EXERCISE DIRECTIONS:
In the lines below, the string "vinden" may appear; say how many lines hold it and give nothing more.
►
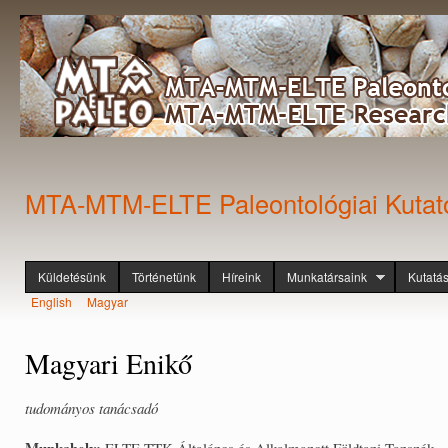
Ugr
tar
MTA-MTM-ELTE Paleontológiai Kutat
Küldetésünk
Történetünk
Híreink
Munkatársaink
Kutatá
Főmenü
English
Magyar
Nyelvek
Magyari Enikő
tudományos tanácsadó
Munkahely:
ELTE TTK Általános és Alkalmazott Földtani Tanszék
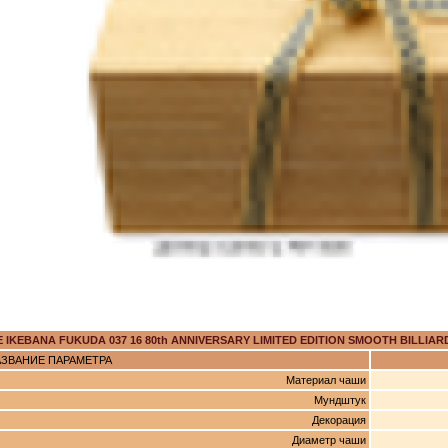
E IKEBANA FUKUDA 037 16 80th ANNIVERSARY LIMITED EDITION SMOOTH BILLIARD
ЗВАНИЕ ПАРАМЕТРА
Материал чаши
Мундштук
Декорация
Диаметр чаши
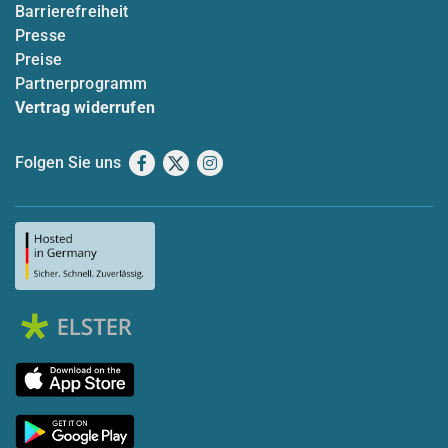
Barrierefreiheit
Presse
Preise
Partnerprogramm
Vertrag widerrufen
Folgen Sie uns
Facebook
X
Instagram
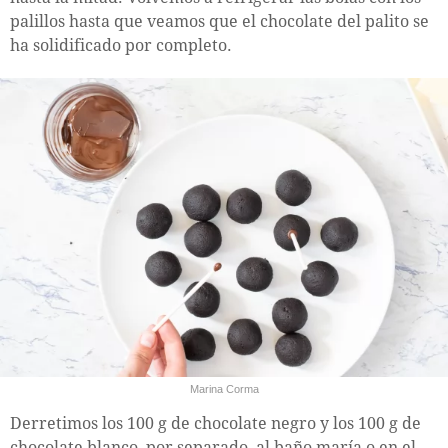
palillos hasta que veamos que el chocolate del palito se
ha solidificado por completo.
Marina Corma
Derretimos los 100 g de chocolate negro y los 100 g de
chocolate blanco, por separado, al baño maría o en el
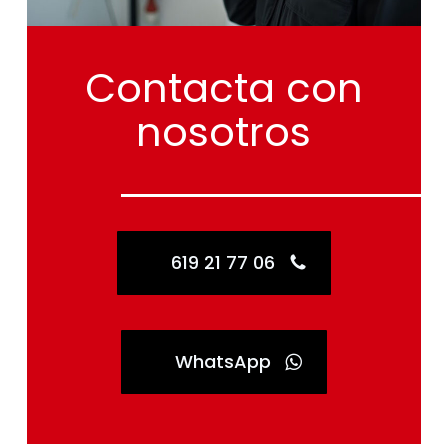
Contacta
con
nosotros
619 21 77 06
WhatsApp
◄
►
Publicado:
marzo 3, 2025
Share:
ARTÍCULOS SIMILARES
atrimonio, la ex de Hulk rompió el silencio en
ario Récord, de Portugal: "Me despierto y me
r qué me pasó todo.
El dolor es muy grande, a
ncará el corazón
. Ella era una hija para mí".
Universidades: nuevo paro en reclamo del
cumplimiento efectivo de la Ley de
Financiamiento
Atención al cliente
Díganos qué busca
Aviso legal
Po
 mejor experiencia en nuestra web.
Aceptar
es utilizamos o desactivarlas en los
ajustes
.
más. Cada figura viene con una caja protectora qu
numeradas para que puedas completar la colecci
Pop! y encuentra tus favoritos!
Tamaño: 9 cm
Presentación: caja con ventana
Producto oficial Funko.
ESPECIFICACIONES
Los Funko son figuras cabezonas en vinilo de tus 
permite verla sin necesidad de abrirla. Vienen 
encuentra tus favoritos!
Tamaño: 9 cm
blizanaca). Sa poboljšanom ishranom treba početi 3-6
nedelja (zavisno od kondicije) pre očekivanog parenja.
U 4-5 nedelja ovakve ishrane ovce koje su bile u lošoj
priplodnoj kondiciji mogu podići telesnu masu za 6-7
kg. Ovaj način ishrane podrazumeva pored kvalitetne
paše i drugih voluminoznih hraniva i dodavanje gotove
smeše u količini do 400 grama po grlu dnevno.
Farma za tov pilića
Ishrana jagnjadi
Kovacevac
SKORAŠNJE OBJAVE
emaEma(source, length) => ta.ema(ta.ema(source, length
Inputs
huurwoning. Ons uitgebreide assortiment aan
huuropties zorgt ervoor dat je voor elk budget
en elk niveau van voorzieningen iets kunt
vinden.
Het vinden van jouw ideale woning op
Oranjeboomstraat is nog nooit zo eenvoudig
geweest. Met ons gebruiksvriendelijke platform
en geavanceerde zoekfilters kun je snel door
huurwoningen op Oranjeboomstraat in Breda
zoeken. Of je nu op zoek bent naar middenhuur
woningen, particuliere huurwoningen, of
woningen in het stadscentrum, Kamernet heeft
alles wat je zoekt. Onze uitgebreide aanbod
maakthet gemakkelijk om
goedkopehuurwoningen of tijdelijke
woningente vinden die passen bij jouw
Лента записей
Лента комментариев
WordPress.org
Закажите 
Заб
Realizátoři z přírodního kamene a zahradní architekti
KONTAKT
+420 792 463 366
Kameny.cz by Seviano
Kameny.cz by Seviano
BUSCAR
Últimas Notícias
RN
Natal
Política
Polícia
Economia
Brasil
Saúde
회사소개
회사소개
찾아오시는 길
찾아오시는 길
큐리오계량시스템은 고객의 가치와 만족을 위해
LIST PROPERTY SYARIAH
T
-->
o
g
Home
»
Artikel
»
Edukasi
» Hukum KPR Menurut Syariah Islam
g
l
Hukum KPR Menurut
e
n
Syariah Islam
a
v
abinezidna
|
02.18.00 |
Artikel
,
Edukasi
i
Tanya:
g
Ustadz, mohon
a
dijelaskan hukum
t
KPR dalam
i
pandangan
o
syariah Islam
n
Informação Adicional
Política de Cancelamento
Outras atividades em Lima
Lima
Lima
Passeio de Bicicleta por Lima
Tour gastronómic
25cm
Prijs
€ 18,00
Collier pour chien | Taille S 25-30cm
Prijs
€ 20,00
◄
FINISHED TASK:
3